WHAT IS BEING ASKED: From the listing below, copy each line that contains the word "explore".

DATA UNDER STUDY:
[Start of Attachment]

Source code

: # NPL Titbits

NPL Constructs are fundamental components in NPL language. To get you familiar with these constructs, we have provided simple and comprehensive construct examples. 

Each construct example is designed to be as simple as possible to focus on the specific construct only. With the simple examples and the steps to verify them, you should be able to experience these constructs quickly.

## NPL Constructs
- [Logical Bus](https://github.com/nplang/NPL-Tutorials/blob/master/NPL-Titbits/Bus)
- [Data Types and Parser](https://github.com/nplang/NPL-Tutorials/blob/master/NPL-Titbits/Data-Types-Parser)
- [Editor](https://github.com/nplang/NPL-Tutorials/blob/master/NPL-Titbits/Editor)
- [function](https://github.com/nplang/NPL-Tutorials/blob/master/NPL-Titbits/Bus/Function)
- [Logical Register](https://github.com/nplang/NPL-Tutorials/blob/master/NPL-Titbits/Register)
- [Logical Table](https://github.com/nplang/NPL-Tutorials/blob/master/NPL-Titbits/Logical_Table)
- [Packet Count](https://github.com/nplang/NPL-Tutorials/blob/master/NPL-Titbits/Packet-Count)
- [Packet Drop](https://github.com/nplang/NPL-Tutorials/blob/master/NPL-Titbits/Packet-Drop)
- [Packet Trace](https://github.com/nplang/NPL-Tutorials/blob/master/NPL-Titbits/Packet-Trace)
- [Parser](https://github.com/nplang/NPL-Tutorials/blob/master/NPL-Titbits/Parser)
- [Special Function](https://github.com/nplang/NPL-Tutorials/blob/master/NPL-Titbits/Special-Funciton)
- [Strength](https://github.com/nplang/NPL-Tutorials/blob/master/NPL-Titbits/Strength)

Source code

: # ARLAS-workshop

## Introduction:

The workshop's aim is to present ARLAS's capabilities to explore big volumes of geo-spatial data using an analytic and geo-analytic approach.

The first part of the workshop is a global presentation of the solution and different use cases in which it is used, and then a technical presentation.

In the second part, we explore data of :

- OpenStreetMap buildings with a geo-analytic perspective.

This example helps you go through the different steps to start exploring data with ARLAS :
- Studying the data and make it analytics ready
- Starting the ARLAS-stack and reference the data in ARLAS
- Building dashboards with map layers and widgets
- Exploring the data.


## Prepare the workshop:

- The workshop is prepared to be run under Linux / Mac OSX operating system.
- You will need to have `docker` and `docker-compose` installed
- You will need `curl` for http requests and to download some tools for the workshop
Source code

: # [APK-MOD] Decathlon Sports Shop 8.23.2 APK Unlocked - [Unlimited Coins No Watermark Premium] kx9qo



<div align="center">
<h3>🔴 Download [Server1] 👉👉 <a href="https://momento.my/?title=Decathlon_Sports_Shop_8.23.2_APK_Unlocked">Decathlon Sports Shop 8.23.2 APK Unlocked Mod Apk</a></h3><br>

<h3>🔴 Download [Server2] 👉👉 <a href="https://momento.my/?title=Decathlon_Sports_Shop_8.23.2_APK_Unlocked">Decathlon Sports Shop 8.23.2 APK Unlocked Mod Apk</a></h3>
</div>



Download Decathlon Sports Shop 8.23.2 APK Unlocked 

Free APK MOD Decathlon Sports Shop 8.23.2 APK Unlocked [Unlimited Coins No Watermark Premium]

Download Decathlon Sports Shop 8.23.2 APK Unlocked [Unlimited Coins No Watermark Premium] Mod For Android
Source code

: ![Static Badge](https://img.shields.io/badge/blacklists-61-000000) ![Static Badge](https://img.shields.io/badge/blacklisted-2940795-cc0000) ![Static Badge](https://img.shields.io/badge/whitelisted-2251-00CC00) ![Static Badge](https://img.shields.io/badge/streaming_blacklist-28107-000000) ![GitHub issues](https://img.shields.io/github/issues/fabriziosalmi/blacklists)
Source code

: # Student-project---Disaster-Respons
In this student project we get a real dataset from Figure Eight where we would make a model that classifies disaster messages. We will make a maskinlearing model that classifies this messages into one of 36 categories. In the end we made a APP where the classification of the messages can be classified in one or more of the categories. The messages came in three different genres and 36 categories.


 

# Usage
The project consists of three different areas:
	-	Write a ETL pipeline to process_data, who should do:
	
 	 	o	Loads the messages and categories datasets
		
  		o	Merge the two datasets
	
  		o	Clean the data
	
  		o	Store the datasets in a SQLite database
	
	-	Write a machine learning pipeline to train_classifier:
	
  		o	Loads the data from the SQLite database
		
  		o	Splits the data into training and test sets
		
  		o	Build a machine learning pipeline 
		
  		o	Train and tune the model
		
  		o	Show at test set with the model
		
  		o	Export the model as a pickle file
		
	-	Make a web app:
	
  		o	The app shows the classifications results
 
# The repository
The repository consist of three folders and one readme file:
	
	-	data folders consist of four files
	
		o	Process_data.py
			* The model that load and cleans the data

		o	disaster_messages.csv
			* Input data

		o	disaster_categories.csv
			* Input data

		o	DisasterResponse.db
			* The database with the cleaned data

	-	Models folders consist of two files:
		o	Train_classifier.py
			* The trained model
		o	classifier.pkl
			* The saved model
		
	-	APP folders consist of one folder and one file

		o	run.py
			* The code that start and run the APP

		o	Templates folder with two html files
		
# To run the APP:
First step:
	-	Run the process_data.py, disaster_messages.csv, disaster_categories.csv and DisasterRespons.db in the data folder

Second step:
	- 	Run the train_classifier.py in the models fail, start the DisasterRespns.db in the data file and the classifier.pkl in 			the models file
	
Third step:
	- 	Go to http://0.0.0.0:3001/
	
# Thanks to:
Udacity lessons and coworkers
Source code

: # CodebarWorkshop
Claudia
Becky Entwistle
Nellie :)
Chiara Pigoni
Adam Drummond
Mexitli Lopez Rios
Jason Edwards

[End of Attachment]

FINAL ANSWER:
The workshop's aim is to present ARLAS's capabilities to explore big volumes of geo-spatial data using an analytic and geo-analytic approach.
In the second part, we explore data of :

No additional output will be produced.